Enumeration of CD4+, CD8+ and regulatory T cell (Treg; CD3+CD4+CD25+FoxP3+) showed no difference either pre-vaccination or post-vaccination between HDF and HD patients. Further analysis of subpopulations of CD4+ and CD8+ T cells showed that age-adjusted percentage of CD38+CD45RA+CCR7+CD4+ T cells, CD28+CD45RA+CCR7+CD4+ T cells, and CD57+CD45RA-CCR7+CD8+ T cells were higher in those patients treated by HDF (Fig 6 and Table 3). There were no significant differences in the percentages of other T cell subpopulations between the HD and the HDF groups.
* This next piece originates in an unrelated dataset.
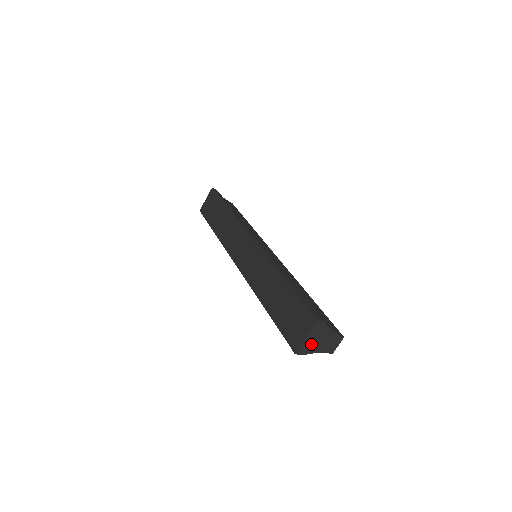
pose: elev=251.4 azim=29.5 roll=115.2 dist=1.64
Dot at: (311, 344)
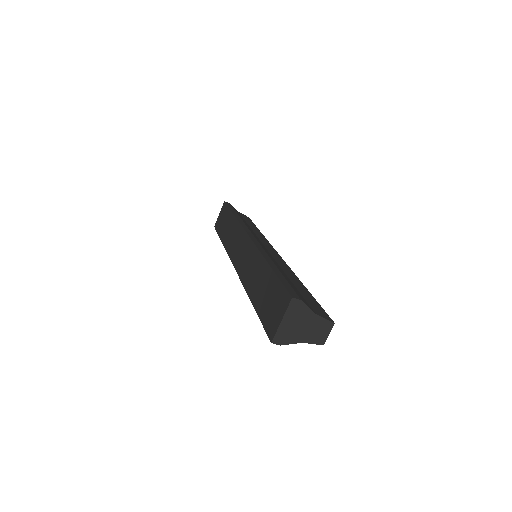
Dot at: (290, 330)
Enumeration of B cell subpopulations, including memory B cells (S2 Fig), showed no significant difference between HDF and HD patients.
Cellular immune response
Recall specific memory lymphocyte response to circulating strains of influenza viruses was determined by lymphocyte proliferation assays. Higher lymphocyte proliferation to A/Tak/240/2017 strain (A/Singapore/INFIMH-16-0019/2016(H3N2)-like virus) was demonstrated in patients treated by HDF compared to those treated by HD at months 6 and 12- post-vaccination (p = 0.002 and p = 0.006 respectively). Higher lymphocyte proliferation to A/Nonthaburi/140/2016 (A/California/7/2009(H1N1)pdm09-like virus) was also demonstrated at month 6 post-vaccination (p = 0.024) in the HDF patients. There was no significant increase in lymphocyte proliferation to other influenza strains between the HDF and HD groups (Fig 7 and S3 Fig).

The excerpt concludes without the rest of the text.